TEXT SHOWN Block Start
# Problem to install OBJDUMP, or there is another disassemblator of binary code?



## Donatigno (Mar 20, 2010)

Hi, 

i'm italian and i need your help.

For to disassemble binary code on ubuntu, you use the command objdump, already implemented on it.

But if i want disassemble with mac binary code?

I tried to install just the famous objdump but I can not.

Surfing the internet, I read that is contained in  Binutils, command objdump, and I downloaded from here:

http://ftp.gnu.org/gnu/binutils/?C=M;O=D

binutils-2.20.1.tar.gz 03-Mar-2010 10:21 22M 

On wikipedia, it says to do in this way to install it:

Unzip the file, enter the folder and add this code in bash:

./configure --target=avr
make
sudo make install

But it gives me several errors and nothing ... I did not install.

Others say to install Darwin Ports, but do not know how to install it and install it if you really need to have a simple command "objdump" to need to disassemble.

Can someone help me?

I hope to have some savings to help me, I need to practice in the laboratory of my university, but they all use ubuntu, and my bash I think not it less then other in ubuntu... It 's absurd if I had to settle with bootcamp UBUNTU.


WE HELP ME PLEASE? 



THANKS MAC-GUYS

(sorry for my English, I hope I could express myself well)


----------



## fintler (Apr 5, 2010)

Perhaps take a look at otool -- or even gdb's runtime dissas command.


----------



## fintler (Apr 5, 2010)

Also, you may want to take a look at the Fink project (http://www.finkproject.org/) as an alternative to ports.

After rereading your post, it appears that you're trying to cross-compile to an AVR target? Have you considered starting off using arduino processing instead of directly targeting the chipset?

Take a look at http://www.arduino.cc/en/Guide/MacOSX It may give you a better understanding of embedded development before you're exposed to directly hacking opcodes in a binary.


----------
TEXT SHOWN Block End
DATA PROVIDED Block Start
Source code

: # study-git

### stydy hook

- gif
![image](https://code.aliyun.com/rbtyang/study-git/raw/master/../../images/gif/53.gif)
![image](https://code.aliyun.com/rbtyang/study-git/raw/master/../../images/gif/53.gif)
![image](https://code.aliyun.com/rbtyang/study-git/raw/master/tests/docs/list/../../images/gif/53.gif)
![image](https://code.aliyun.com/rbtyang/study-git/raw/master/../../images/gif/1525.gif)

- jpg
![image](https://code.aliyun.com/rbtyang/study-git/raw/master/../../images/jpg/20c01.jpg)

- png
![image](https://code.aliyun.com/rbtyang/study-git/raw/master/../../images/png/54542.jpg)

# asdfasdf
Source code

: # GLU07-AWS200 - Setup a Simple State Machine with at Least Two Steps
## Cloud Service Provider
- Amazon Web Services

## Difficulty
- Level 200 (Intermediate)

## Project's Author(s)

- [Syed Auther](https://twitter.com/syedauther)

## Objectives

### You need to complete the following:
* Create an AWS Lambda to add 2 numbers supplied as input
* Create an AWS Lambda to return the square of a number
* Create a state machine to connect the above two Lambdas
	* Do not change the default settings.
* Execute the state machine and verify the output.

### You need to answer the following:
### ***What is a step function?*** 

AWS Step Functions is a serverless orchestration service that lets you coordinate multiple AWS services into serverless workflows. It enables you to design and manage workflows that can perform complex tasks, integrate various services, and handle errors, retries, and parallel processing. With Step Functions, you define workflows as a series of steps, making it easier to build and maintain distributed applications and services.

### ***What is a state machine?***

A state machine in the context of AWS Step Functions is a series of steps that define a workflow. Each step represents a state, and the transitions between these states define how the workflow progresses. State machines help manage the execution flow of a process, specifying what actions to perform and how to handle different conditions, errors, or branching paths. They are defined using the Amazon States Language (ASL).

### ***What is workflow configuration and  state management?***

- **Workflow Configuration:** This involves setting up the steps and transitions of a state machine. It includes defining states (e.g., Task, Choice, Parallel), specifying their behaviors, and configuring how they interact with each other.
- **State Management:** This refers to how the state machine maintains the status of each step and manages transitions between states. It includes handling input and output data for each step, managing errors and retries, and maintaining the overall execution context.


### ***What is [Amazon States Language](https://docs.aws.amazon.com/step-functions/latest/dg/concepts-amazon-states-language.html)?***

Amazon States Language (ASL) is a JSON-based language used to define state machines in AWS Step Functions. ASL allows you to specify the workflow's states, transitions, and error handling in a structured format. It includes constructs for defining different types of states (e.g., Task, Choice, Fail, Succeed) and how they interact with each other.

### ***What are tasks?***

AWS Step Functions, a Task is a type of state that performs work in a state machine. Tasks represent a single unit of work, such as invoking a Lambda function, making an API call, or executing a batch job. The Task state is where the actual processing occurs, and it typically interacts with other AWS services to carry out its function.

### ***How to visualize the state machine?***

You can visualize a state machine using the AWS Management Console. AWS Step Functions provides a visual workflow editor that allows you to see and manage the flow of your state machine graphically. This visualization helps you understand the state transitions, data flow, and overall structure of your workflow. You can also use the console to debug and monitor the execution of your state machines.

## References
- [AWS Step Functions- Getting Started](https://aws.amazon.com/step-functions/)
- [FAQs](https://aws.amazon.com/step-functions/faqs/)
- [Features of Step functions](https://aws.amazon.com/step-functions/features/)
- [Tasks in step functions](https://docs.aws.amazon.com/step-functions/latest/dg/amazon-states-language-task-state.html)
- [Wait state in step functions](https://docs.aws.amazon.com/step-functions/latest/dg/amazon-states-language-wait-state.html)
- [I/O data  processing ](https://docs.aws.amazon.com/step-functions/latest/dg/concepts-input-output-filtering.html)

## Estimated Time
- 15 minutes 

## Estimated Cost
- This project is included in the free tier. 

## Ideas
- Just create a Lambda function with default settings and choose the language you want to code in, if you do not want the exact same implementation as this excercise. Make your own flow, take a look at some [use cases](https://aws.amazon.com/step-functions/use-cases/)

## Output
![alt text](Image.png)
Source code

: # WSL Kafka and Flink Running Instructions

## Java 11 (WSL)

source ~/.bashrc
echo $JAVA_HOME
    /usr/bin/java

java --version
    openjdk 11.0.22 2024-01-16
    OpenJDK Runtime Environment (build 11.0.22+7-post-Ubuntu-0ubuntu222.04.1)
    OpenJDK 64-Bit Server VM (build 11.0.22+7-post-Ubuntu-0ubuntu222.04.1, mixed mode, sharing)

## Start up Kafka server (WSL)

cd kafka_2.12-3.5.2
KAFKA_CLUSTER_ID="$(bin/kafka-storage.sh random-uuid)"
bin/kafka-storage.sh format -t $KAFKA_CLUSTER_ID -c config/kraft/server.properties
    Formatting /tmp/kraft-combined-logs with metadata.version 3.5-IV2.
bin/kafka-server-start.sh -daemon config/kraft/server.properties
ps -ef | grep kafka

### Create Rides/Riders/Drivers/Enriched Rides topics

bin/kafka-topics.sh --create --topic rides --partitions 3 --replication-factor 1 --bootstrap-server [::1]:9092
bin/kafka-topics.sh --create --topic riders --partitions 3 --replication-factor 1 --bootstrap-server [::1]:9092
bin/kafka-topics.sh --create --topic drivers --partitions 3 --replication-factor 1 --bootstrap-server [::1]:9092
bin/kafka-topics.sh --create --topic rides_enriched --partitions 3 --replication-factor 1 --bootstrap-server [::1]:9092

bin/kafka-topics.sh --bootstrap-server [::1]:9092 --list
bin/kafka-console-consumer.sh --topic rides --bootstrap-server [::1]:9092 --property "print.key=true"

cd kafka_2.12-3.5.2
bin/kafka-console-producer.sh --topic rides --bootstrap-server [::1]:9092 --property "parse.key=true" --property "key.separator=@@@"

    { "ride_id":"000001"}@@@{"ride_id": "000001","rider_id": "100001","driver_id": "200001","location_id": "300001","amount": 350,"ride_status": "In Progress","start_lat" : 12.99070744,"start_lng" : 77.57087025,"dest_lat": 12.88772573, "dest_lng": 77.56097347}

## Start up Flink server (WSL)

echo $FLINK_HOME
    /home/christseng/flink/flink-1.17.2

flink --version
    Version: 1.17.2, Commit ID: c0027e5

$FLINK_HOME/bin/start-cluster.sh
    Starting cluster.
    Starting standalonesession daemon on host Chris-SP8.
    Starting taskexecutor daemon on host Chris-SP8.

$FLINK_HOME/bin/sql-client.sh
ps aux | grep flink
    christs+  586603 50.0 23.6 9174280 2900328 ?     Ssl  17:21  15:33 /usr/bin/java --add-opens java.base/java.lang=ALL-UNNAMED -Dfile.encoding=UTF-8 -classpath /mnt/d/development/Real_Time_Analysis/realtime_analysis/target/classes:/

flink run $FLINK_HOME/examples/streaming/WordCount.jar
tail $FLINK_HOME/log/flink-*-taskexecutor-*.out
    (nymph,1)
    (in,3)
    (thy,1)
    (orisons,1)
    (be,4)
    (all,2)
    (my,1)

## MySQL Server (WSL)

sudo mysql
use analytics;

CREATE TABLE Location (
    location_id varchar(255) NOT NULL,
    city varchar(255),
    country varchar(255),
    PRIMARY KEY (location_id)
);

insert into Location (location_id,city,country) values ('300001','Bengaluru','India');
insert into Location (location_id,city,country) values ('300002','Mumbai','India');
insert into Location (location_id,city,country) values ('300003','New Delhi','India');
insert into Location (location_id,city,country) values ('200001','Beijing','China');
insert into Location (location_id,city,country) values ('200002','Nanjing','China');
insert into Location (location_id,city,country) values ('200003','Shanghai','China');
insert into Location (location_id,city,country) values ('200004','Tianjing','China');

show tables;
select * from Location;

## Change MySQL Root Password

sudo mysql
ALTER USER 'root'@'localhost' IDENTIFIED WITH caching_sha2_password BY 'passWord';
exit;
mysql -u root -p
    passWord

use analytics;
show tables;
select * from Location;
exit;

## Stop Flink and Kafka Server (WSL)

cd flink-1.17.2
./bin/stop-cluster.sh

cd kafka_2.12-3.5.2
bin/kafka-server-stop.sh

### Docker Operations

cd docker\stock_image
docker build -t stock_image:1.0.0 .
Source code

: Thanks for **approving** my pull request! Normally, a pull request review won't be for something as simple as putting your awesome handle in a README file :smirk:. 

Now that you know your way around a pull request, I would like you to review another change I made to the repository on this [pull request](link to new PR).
DATA PROVIDED Block End
DATA PROVIDED Block Start
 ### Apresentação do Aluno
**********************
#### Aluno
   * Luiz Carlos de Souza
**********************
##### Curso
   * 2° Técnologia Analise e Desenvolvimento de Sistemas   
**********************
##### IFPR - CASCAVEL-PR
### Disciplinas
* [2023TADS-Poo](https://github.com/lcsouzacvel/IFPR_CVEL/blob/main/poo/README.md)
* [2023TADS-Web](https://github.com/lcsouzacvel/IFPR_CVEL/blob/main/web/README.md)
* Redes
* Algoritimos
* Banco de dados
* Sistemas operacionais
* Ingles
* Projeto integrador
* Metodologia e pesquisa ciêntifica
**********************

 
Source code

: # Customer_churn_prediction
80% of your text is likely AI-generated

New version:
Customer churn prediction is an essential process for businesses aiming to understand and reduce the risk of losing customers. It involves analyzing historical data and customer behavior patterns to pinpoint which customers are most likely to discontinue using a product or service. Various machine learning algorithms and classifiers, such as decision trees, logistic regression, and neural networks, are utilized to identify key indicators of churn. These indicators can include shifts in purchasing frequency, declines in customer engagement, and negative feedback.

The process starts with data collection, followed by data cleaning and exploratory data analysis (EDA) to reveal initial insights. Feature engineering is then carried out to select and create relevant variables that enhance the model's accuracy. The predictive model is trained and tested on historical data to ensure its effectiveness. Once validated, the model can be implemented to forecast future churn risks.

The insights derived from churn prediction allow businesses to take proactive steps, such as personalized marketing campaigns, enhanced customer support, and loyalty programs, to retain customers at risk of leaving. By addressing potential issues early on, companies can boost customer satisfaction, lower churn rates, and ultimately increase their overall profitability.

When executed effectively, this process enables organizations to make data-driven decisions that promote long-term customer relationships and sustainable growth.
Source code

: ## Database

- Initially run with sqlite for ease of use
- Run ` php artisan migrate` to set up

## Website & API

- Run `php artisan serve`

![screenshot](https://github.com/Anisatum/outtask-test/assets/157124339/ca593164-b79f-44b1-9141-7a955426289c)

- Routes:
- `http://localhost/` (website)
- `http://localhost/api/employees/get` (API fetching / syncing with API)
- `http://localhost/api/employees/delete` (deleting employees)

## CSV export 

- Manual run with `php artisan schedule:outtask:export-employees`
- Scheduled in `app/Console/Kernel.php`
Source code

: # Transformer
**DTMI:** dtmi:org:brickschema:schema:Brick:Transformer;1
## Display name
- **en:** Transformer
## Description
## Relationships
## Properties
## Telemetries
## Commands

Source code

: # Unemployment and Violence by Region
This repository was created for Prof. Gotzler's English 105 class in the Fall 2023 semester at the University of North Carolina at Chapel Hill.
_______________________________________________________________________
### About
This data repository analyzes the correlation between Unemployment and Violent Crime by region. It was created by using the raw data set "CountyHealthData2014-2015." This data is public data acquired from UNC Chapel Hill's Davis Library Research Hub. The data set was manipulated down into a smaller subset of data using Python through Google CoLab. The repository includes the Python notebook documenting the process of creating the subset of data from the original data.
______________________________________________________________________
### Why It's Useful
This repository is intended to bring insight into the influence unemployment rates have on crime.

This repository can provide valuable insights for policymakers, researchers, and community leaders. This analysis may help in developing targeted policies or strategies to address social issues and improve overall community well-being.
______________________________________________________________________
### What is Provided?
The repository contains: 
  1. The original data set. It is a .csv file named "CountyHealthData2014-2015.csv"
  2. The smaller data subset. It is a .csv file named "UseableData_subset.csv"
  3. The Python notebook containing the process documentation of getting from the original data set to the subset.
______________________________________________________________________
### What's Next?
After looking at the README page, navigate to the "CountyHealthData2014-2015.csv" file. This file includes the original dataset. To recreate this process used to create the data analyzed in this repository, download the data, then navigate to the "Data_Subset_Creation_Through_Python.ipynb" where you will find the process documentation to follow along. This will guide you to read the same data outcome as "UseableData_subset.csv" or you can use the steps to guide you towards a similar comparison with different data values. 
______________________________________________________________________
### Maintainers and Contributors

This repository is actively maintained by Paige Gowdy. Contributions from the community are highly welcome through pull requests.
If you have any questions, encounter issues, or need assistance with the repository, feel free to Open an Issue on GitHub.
DATA PROVIDED Block End
=== EXERCISE DIRECTIONS ===
In the forum thread about installing objdump on a Mac, which project does fintler suggest as an alternative to ports?

=== ANSWER ===
The Fink project.